>>

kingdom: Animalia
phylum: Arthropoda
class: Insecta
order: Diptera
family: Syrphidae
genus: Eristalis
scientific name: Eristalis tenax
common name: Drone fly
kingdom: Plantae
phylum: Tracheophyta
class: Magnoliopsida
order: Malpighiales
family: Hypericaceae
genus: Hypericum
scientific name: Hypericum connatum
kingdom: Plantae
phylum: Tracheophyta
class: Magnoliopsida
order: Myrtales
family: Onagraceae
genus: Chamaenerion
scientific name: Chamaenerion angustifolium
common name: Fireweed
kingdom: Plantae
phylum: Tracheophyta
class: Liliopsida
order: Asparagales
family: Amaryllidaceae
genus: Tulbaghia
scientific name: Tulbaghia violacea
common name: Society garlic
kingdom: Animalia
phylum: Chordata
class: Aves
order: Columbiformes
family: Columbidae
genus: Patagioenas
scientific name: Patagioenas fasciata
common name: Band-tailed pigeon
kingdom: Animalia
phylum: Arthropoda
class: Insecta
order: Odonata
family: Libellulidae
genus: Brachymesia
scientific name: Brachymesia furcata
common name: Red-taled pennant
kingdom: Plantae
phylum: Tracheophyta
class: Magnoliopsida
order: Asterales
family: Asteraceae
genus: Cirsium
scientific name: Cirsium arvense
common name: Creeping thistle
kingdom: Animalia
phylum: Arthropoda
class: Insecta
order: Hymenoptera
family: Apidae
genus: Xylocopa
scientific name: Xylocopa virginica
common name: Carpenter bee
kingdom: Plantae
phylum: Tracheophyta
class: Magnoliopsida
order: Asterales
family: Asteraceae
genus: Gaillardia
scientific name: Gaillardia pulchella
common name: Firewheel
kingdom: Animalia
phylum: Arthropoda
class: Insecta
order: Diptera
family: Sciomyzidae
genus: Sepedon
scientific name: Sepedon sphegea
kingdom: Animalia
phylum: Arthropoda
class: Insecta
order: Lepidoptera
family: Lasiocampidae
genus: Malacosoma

<<

■ Problem
Copy the lines of the entries above exactly, from the line with "scientific name: Eristalis tenax" to the line with "family: Columbidae", including both of those lines.

■ Written reply
scientific name: Eristalis tenax
common name: Drone fly
kingdom: Plantae
phylum: Tracheophyta
class: Magnoliopsida
order: Malpighiales
family: Hypericaceae
genus: Hypericum
scientific name: Hypericum connatum
kingdom: Plantae
phylum: Tracheophyta
class: Magnoliopsida
order: Myrtales
family: Onagraceae
genus: Chamaenerion
scientific name: Chamaenerion angustifolium
common name: Fireweed
kingdom: Plantae
phylum: Tracheophyta
class: Liliopsida
order: Asparagales
family: Amaryllidaceae
genus: Tulbaghia
scientific name: Tulbaghia violacea
common name: Society garlic
kingdom: Animalia
phylum: Chordata
class: Aves
order: Columbiformes
family: Columbidae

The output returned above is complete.